Are you concerned about the economy?

 

Manage your finances in the face of rising prices as well as market volatility and recession worries.

 

 

 

 

 

 

 

2. Consider debt consolidation

 

If your credit is excellent however, your debts feel overwhelming, you might consider transferring them to one account. That way, you only have only one payment per month to reduce the balance.

 

A 0% balance transfer credit card

 

It's not a good idea to sign up for credit card when the primary goal is to get rid of debt from credit cards however, it can to save cash in the end. Look for a card with the longest 0% initial period -- preferably 15 to 18 months -you can pay off all outstanding credit card debts to the one account. There will be one monthly payment and you'll not have to pay interest.

 

Personal loans

 

In the same way, you could take out a fixed-rate to pay off debt. Though you will have to pay interest, interest rates for personal loans are usually less than credit card interest rates, which can still help you save some extra money. Utilize a calculator to estimate your savings.

 

3. Work with your creditors

 

Contact your creditors to discuss the situation. A credit card issuer might offer to discuss payment terms or offer a , especially in the case of a loyal customer with a record of making payments.

 

If your provider offers a hardship plan, it may provide relief in the event that circumstances outside your control, such as sickness or unemployment affect the ability of you to manage your payments. And even if you aren't suffering from illness or unemployment the effects of inflation are causing financial problems for many. Based on NerdWallet's NerdWallet survey, 45% of employed Americans believe that their salaries haven't been increasing enough over the past year to keep up with the rate of inflation.

 

Whether you bargain with your lender or accept the terms of a hardship program, either option could result in more affordable rates of interest or waived fees depending on the issuer.

 

The small adjustments could suffice to help you get control of your debt The worst thing you can do is decide to say no.

 

4. Find help for debt relief

 

If the amount you owe is greater than you can pay every month and you're trying to bring the debt in check, then it may be time to take more serious steps. You could consider, for example, an approach to managing debt.

 

Debt management plan

 

They are made with the help of are created with the help of . Counselors negotiate new conditions with your creditors and help you consolidate debt from your credit cards. You'll then pay the counseling agency a fixed rate each month. The credit account you have may be shut down, and you might have to stop making new credit cards for a time.

 

Bankruptcy

 

Filing for wipes wipes out unsecured debt such as credit cards, but not without consequences. It can assist you in restructuring your debts into a repayment plan over three to five years. It could be the best option if have assets you want to retain. The bankruptcy will remain in your credit file for seven to 10 years, though your credit score is likely to bounce back during the months following the filing. Some debts, such as and tax debts, generally aren't erased by bankruptcy.

 

Debt settlement

 

Under debt settlement, a creditor will accept less than the amount that you owe. Even though it may sound like a good deal, it's not an option for the majority of people.
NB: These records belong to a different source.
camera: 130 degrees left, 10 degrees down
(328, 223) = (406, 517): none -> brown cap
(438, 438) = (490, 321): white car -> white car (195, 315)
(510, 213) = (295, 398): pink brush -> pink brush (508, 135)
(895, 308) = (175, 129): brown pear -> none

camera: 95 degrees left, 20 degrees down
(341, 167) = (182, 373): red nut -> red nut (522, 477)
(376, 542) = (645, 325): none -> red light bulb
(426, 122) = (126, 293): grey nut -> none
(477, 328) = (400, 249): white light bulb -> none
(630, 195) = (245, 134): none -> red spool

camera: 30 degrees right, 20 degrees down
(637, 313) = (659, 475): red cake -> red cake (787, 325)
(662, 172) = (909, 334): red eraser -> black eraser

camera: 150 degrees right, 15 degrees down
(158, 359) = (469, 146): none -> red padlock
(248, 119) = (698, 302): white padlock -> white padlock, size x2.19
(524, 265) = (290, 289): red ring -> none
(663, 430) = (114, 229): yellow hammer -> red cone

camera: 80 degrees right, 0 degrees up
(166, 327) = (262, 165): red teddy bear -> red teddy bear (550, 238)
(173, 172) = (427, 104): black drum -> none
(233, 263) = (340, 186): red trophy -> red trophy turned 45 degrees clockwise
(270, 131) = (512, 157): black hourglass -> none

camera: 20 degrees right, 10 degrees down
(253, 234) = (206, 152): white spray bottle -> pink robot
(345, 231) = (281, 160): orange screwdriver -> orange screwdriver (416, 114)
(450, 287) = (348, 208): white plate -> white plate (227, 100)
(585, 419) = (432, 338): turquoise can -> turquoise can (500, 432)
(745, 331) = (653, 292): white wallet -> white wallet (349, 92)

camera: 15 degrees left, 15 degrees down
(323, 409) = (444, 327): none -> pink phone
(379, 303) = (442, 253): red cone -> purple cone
In general, you employ an agency for debt settlement to bargain with your creditors on your behalf. Read more details on and the risks you take.

 

 

 

Authors' Bios Sean Pyles is the executive producer and host of NerdWallet's Smart Money podcast. His writing has been featured throughout the pages of The New York Times, USA Today and elsewhere.

 

 

 

Tiffany Lashai Curtis is a leading writer for the personal finance team. She has more than five years of experience writing about issues that affect marginalized communities.